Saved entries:

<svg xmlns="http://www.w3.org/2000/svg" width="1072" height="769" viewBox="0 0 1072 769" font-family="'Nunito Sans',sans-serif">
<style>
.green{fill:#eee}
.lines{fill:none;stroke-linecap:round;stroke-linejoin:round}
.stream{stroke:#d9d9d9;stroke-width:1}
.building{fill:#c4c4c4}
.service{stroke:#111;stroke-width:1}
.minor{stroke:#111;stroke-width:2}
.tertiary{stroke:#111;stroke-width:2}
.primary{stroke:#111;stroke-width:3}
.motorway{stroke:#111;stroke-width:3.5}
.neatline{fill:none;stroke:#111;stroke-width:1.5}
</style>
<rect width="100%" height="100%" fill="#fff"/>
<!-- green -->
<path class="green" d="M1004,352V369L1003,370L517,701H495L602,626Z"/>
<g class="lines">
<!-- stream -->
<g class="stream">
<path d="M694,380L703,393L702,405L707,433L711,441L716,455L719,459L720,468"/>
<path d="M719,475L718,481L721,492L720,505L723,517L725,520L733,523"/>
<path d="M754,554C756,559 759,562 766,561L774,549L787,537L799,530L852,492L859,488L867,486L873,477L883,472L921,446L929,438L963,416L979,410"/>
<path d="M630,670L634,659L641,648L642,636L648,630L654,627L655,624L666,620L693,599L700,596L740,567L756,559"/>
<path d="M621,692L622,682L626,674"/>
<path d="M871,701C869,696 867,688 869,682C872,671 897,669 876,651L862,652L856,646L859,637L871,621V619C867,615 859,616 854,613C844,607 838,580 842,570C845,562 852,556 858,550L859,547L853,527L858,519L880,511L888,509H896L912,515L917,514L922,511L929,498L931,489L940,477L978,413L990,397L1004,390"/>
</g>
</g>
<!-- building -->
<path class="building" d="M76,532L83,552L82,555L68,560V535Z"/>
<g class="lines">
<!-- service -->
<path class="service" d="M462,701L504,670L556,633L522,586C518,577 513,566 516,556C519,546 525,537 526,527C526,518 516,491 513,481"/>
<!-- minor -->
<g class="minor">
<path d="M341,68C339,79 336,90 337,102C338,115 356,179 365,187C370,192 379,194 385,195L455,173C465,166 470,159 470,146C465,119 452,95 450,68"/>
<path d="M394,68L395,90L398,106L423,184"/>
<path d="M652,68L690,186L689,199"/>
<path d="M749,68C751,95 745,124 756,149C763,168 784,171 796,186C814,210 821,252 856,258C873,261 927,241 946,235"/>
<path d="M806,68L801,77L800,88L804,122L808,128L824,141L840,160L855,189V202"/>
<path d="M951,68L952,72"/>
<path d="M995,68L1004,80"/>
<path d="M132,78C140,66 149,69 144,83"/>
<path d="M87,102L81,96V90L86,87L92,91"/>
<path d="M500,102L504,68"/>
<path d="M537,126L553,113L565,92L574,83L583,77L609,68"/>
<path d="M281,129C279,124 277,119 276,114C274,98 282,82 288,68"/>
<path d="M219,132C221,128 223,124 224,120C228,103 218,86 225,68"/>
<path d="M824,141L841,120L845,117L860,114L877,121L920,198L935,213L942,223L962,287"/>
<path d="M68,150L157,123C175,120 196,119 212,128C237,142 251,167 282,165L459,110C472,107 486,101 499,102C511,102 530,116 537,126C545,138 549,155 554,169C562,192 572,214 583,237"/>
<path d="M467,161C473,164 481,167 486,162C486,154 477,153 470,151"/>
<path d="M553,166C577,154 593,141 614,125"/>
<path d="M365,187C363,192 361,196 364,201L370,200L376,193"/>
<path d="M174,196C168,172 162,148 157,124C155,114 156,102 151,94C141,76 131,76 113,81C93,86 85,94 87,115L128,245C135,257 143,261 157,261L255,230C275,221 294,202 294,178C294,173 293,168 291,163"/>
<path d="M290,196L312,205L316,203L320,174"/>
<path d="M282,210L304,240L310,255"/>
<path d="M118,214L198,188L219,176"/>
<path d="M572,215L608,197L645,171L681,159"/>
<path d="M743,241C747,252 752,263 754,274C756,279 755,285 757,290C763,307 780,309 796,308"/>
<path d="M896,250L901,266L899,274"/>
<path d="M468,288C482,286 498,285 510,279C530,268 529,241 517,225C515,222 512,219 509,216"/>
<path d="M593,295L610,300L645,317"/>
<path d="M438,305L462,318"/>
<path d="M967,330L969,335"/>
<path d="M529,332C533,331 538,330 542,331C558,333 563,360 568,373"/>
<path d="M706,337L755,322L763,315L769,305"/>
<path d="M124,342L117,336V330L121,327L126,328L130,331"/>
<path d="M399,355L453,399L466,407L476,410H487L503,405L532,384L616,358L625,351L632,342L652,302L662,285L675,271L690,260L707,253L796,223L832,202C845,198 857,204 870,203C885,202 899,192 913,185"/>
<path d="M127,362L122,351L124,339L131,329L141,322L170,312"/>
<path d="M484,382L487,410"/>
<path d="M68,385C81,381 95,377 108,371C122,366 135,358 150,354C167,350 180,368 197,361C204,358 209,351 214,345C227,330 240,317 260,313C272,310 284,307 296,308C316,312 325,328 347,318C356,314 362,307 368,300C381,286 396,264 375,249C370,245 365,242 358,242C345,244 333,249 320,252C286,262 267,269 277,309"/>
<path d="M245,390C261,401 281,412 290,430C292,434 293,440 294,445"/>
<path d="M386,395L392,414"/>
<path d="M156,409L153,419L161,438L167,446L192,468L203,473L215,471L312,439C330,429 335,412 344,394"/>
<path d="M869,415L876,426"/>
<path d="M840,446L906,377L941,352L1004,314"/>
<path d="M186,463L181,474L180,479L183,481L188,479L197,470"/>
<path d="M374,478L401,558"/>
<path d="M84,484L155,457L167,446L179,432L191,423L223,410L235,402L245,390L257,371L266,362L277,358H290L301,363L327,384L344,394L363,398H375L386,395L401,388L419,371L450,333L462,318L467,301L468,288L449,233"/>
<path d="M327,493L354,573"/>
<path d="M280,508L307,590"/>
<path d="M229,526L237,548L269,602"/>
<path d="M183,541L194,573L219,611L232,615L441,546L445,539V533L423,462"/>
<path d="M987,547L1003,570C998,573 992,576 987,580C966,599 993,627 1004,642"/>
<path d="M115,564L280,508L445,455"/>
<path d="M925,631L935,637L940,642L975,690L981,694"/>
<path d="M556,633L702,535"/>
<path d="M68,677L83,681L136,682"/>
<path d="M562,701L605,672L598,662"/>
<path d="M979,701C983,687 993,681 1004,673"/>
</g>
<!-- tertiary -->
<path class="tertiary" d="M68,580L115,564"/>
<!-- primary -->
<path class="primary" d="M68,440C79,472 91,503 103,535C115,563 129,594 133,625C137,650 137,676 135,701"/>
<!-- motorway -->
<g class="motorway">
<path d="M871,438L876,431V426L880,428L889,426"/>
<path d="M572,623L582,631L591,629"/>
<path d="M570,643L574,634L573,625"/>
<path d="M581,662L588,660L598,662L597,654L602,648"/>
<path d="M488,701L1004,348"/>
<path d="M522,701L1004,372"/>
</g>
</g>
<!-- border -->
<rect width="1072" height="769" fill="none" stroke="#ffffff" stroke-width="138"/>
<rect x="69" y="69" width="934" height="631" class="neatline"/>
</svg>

» **Prompt**
In the data above, find each line where the string "fill" appears, then copy it.

» **Answer space**
.green{fill:#eee}
.lines{fill:none;stroke-linecap:round;stroke-linejoin:round}
.building{fill:#c4c4c4}
.neatline{fill:none;stroke:#111;stroke-width:1.5}
<rect width="100%" height="100%" fill="#fff"/>
<rect width="1072" height="769" fill="none" stroke="#ffffff" stroke-width="138"/>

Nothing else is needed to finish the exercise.